The Percy Mistry report, on turning Mumbai into a financial hub, recommends that the city's infrastructure in terms of new roads, expressways, suburban railways and water-borne transport should be in place by 2011, with feasibility and technical studies starting this year.
 
But given the present state of apathy, what is required is long term political will to implement the plans that have already been drawn up, says Ambar Maheshwari, head investments at DTZ, a property advisory firm.
 
"The state government is not even willing to scrap the Urban Land Ceiling Act to access funds from the central government that could be used for the city's infrastructure projects.
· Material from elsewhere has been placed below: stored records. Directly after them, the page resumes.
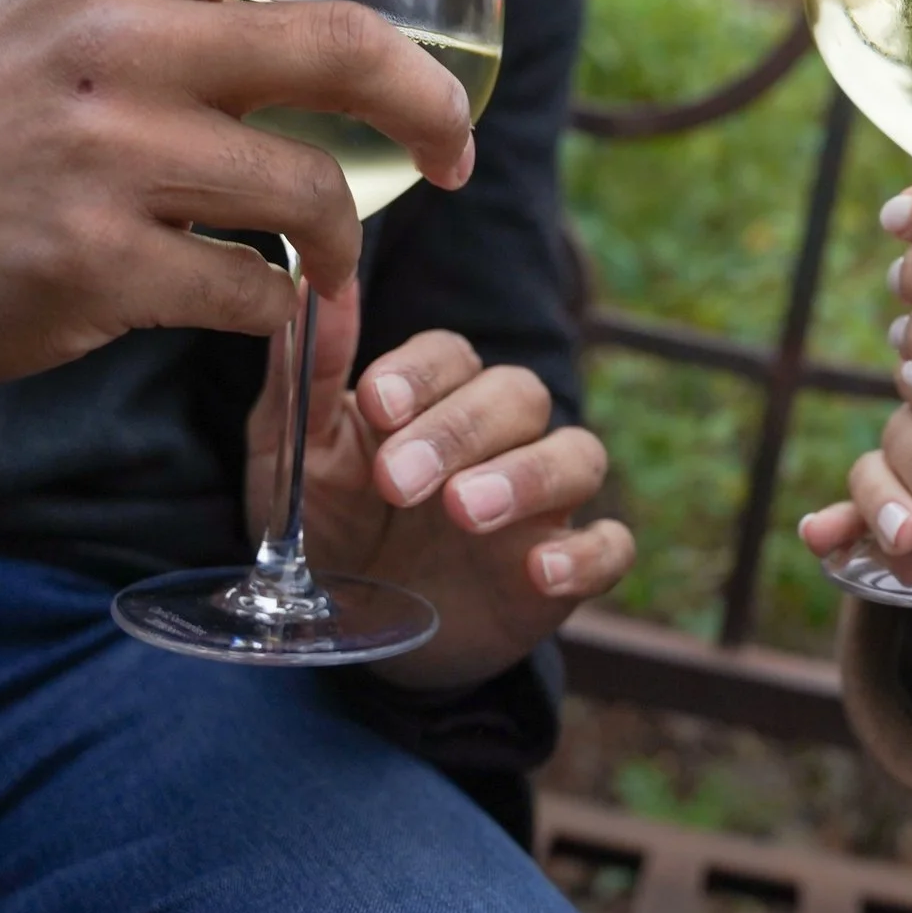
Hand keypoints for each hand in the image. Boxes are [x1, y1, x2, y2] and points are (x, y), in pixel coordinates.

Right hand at [0, 0, 493, 385]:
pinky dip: (282, 312)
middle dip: (430, 108)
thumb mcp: (65, 21)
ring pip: (313, 192)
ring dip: (352, 241)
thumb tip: (343, 23)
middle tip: (457, 154)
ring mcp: (105, 160)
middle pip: (338, 50)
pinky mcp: (95, 267)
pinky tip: (263, 310)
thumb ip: (186, 6)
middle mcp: (116, 49)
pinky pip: (254, 293)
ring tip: (338, 262)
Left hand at [250, 281, 634, 693]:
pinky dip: (588, 555)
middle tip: (396, 481)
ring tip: (465, 511)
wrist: (357, 629)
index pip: (452, 355)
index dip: (422, 372)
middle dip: (459, 431)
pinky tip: (541, 572)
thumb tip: (316, 282)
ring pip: (576, 455)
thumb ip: (307, 377)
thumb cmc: (332, 525)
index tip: (376, 404)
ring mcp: (542, 504)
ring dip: (528, 476)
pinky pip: (611, 548)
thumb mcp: (300, 458)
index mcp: (436, 400)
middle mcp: (501, 439)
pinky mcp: (565, 572)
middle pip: (518, 395)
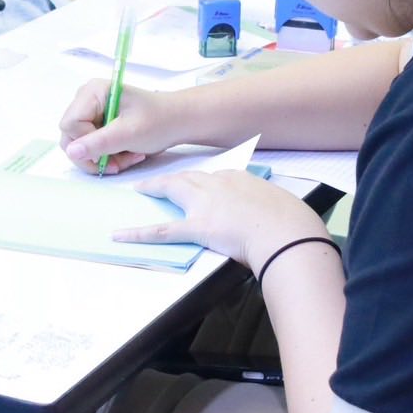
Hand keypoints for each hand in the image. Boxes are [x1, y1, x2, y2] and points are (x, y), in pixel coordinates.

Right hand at [59, 80, 178, 173]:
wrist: (177, 121)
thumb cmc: (159, 121)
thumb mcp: (130, 133)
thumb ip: (99, 142)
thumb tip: (71, 151)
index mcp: (93, 91)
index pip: (70, 124)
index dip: (86, 142)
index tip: (110, 151)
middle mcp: (86, 99)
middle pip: (71, 136)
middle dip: (95, 154)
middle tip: (119, 163)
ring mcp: (90, 112)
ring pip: (79, 146)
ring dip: (102, 157)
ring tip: (127, 157)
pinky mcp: (95, 124)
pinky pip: (89, 147)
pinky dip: (106, 155)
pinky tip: (125, 153)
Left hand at [116, 169, 329, 272]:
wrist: (287, 232)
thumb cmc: (290, 222)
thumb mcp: (278, 203)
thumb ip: (264, 205)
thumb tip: (264, 214)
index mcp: (238, 178)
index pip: (215, 178)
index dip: (203, 183)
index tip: (199, 187)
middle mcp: (218, 184)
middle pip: (189, 177)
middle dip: (171, 179)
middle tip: (156, 182)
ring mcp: (205, 204)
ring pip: (173, 191)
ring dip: (155, 189)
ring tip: (139, 190)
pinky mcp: (198, 227)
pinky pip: (163, 230)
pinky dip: (139, 234)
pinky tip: (122, 235)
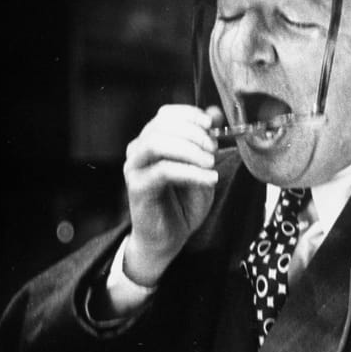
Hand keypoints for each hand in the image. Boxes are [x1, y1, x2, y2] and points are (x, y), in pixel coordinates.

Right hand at [121, 104, 222, 286]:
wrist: (168, 239)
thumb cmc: (183, 203)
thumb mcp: (202, 168)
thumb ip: (206, 141)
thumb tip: (215, 112)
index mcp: (153, 140)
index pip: (165, 114)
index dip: (190, 115)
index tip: (211, 124)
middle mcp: (139, 150)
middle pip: (161, 125)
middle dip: (193, 133)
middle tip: (214, 148)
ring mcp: (134, 167)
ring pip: (157, 143)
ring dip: (189, 150)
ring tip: (211, 163)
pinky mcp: (137, 187)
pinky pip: (164, 171)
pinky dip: (191, 172)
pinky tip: (209, 179)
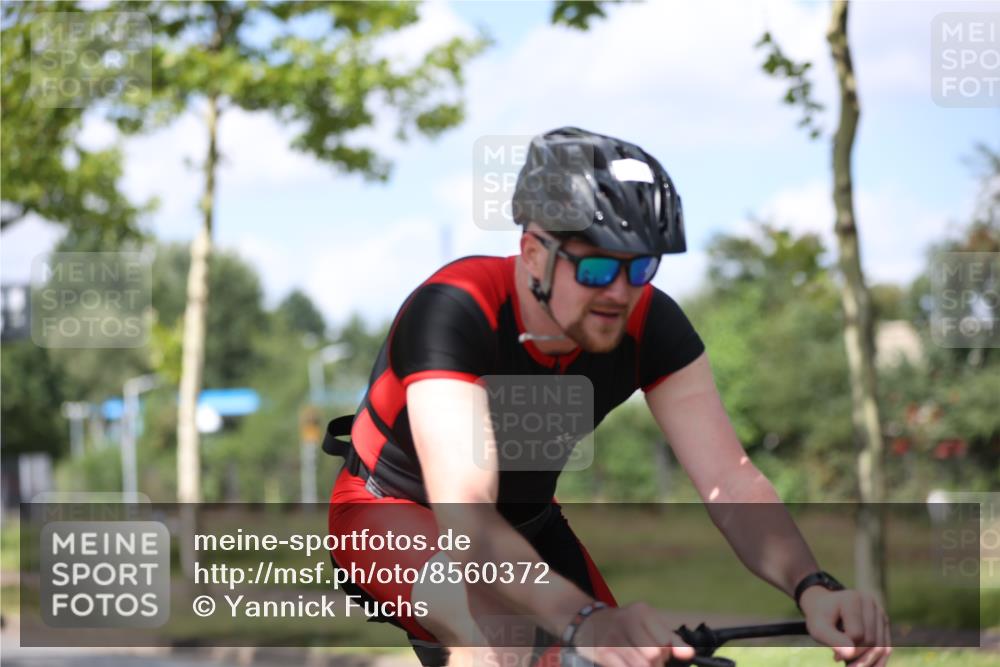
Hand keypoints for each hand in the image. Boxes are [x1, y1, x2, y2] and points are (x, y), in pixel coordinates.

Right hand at [572, 602, 695, 666]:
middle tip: (648, 660)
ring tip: (638, 662)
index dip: (665, 653)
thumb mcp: (648, 625)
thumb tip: (689, 655)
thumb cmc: (626, 627)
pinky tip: (627, 664)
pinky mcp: (602, 652)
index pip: (664, 641)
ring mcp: (613, 637)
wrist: (590, 622)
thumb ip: (671, 640)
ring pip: (642, 665)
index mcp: (642, 611)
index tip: (659, 653)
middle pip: (653, 655)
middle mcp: (627, 621)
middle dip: (655, 664)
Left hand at [800, 587, 891, 665]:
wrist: (824, 606)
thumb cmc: (820, 618)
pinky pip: (887, 645)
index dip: (846, 649)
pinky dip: (878, 661)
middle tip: (846, 666)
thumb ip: (833, 640)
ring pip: (882, 646)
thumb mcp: (818, 628)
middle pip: (871, 641)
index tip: (835, 658)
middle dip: (859, 658)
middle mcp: (870, 602)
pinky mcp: (884, 621)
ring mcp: (879, 611)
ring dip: (869, 662)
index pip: (857, 634)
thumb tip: (849, 654)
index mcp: (852, 599)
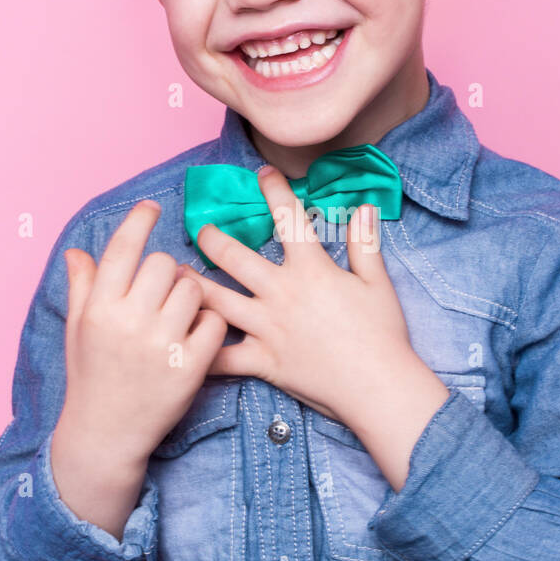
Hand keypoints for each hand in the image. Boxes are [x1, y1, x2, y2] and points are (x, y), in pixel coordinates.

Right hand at [57, 200, 228, 468]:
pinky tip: (195, 334)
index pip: (123, 248)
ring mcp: (162, 345)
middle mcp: (129, 322)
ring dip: (190, 294)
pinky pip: (214, 323)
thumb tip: (76, 251)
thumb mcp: (78, 331)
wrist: (106, 434)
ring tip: (179, 313)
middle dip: (166, 270)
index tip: (151, 207)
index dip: (139, 220)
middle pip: (164, 264)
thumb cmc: (91, 377)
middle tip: (163, 288)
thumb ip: (82, 288)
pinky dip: (209, 324)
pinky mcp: (191, 367)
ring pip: (194, 289)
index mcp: (99, 308)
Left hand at [182, 167, 447, 473]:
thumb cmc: (383, 334)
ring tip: (176, 275)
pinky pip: (222, 357)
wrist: (378, 386)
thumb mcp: (378, 284)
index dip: (274, 191)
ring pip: (218, 301)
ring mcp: (267, 328)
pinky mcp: (262, 361)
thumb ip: (365, 243)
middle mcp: (281, 293)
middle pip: (235, 257)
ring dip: (193, 285)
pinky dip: (199, 351)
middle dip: (213, 239)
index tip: (262, 174)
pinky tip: (179, 342)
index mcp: (311, 270)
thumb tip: (364, 207)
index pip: (288, 219)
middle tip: (201, 230)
Compare this with London, where successive governments supported the plan to make the city a financial hub and rebuild entire districts to accommodate new services and service providers," says Maheshwari.
 
The city can immediately absorb as much as 10-15 million sq ft of additional office space, while only 6-8 million sq ft is expected to come up in 12-18 months.
 
The demand-supply gap for premium housing in the city has approximately doubled in the past two years. As a result, values in south Mumbai localities from Colaba to Worli are Rs 18,500 per sq ft to Rs 22,500 per sq ft.
 
The financial services sector contributes as much as 40 per cent of the demand for the commercial office space in the city with global financial services majors all queuing up to set up offices. Recently, Lehman Brothers took up two floors in a prime locality in the island city with brokers reporting a 50 per cent rise in enquiries.
 
Even as the number of cars on the city's roads has doubled, roads have grown by just 5-10 per cent, despite the Mumbai Metropolitan Regional Development Authority's attempts to widen existing roads and build new ones. Says Akshay Kumar, former CEO of Colliers International: "What the city needs are quick investments in infrastructure."